Four Problems with Spontaneous Order by conservative-libertarian lawyer Tim Sandefur on Cato Unbound, is a nice essay criticizing Hayek’s notion of spontaneous order. The paper is drawn from a longer article that appeared in The Independent Review, the excellent libertarian journal edited by Bob Higgs, who is also on the editorial board of my journal Libertarian Papers. The paper quotes Chandran Kukathas, who also had a nice article in Libertarian Papers–what a small libertarian world this is. Regarding problems in applying Hayek’s to legal theory, I’ve also written on related topics before in my “Knowledge, Calculation, Conflict, and Law,” a review essay of Randy Barnett’s The Structure of Liberty in the Winter 1999 Quarterly Journal of Austrian Economics. See also my posts Hayek, IP, and Knowledge and Knowledge vs. Calculation.
Update: John Hasnas has a devastating reply to Sandefur’s minarchism and centralism here. The money shot:
I think it is fairly clear that I have not advocated doing nothing to help those who are suffering or to end injustice. Indeed, we should all work as hard as we can to end injustice. But the question under consideration in the present context is whether a spontaneous or constructed legal order is normatively preferable. Will advocacy against injustice be more likely to be successful in system of rules that evolve without any identifiable human agency having the power to impose a decision on the entire order or in one in which there is such an agency? I have argued for the former. My position is that advocacy against injustice is more likely to be successful in a spontaneous legal order than in a constructed one.

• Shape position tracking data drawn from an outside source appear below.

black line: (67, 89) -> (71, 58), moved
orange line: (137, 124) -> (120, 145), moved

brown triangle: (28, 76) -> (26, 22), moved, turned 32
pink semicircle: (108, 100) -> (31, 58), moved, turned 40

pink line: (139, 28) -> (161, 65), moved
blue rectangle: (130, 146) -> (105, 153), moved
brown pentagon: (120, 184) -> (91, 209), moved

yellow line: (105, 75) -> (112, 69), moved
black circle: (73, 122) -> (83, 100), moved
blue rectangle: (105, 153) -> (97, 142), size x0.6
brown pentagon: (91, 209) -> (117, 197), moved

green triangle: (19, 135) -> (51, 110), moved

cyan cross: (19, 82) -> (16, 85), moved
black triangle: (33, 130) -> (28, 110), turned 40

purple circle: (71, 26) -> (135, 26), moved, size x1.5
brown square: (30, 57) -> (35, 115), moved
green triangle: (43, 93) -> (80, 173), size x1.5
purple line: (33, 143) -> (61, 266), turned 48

I understand the allure of the latter — the temptation to swoop in with the power of legislation to right wrongs and eliminate injustice. I also find the image of Don Quixote inspiring. But I believe both to be fantasies. The mechanism of collective choice that allows one to dream of achieving justice now and once and for all equally lends itself to the achievement of exploitative ends, and the incentives in constructed orders favor the latter.

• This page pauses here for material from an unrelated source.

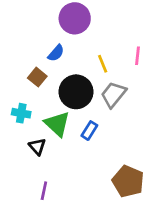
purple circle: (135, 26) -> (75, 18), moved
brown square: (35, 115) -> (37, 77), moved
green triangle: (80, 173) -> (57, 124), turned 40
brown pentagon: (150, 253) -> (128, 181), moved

Advocating against injustice in an open-ended spontaneous legal order can be unsatisfying in that it often requires a protracted effort and produces only partial success. One has to accept that progress will be gradual and incremental, and that the ideal of justice cannot be rapidly achieved, but can be heartened that the progress is likely to be sustained. One advocates for a continuously evolving customary/common law legal order not because it is ideal, but because human experience teaches that we need a prophylactic against the temptation to use the power of collective choice to achieve our ideals.

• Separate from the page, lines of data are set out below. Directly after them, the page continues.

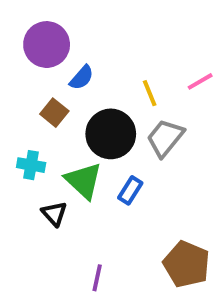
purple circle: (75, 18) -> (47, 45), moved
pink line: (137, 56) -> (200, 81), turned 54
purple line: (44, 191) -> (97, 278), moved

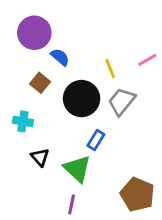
blue semicircle: (82, 78) -> (60, 57), turned -90
green triangle: (84, 181) -> (77, 169), moved

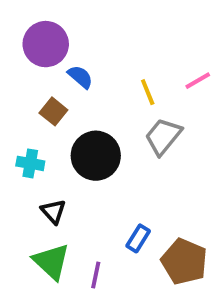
black circle: (82, 99) -> (96, 156), moved
blue rectangle: (96, 140) -> (138, 238), moved
green triangle: (77, 169) -> (51, 262), moved

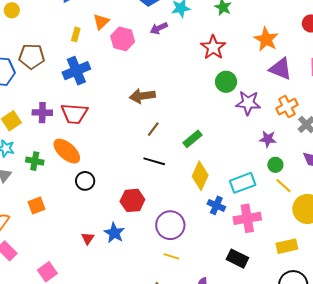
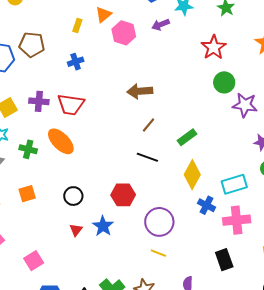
blue cross: (76, 71) -> (76, 62), size x0.6
black circle: (85, 181) -> (73, 196), moved
black rectangle: (237, 259) -> (224, 260), turned 40

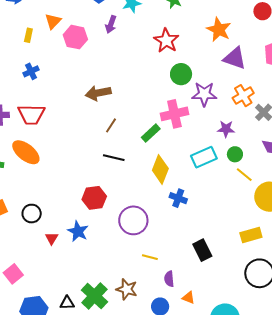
purple arrow: (161, 25) -> (111, 24), turned -42
cyan rectangle: (234, 184) -> (204, 157), moved
black circle: (73, 196) -> (32, 214), moved
pink cross: (237, 220) -> (174, 114), moved
yellow line: (158, 253) -> (150, 257), moved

The power to legislate gave us Jim Crow. Thurgood Marshall and Charles Hamilton Houston fought a decades long campaign to gradually undermine and destroy the injustice of this legislation through private lawsuit. I would not characterize their efforts as “doing nothing.” But I would suggest that their efforts might not have been necessary in a purely customary/common law legal order in which the power to pass such legislation in the first place does not exist.